### Activity
Give the number of lines in the data below where the string "موتور" occurs, and nothing else.

### Data extract
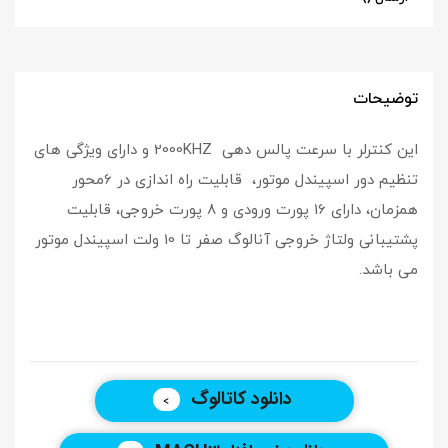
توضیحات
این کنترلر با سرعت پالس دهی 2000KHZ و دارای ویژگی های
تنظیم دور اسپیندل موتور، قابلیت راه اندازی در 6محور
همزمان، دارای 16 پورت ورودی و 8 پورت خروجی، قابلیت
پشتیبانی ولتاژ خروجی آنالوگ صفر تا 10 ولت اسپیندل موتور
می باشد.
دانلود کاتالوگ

* * *

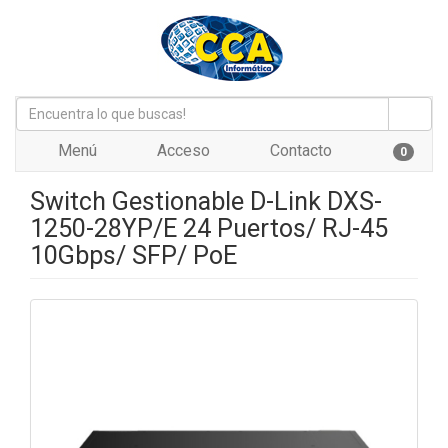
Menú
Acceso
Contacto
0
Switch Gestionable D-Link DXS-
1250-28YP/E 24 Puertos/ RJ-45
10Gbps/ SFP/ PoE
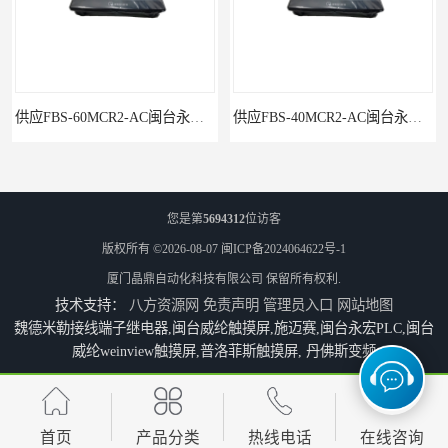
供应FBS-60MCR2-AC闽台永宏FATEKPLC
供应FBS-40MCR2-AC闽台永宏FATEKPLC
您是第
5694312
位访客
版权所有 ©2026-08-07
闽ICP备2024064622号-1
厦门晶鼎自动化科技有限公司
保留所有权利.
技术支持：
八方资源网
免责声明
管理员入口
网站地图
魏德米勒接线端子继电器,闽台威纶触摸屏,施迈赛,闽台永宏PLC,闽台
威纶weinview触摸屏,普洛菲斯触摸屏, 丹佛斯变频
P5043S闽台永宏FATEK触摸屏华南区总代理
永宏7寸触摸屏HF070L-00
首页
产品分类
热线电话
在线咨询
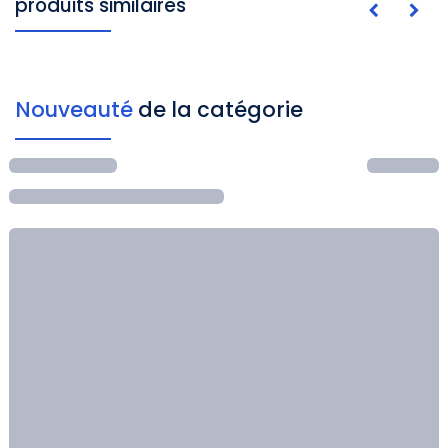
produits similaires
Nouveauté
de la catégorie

...

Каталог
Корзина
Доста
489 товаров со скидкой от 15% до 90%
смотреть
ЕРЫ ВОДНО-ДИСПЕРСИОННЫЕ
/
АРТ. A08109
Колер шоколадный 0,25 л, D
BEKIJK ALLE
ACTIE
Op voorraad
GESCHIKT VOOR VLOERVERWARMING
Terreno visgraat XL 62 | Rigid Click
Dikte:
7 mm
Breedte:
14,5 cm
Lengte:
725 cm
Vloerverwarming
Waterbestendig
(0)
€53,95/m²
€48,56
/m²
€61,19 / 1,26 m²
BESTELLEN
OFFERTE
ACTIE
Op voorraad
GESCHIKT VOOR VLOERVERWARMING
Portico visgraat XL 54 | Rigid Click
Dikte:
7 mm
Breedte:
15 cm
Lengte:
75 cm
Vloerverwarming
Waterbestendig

### Result below
2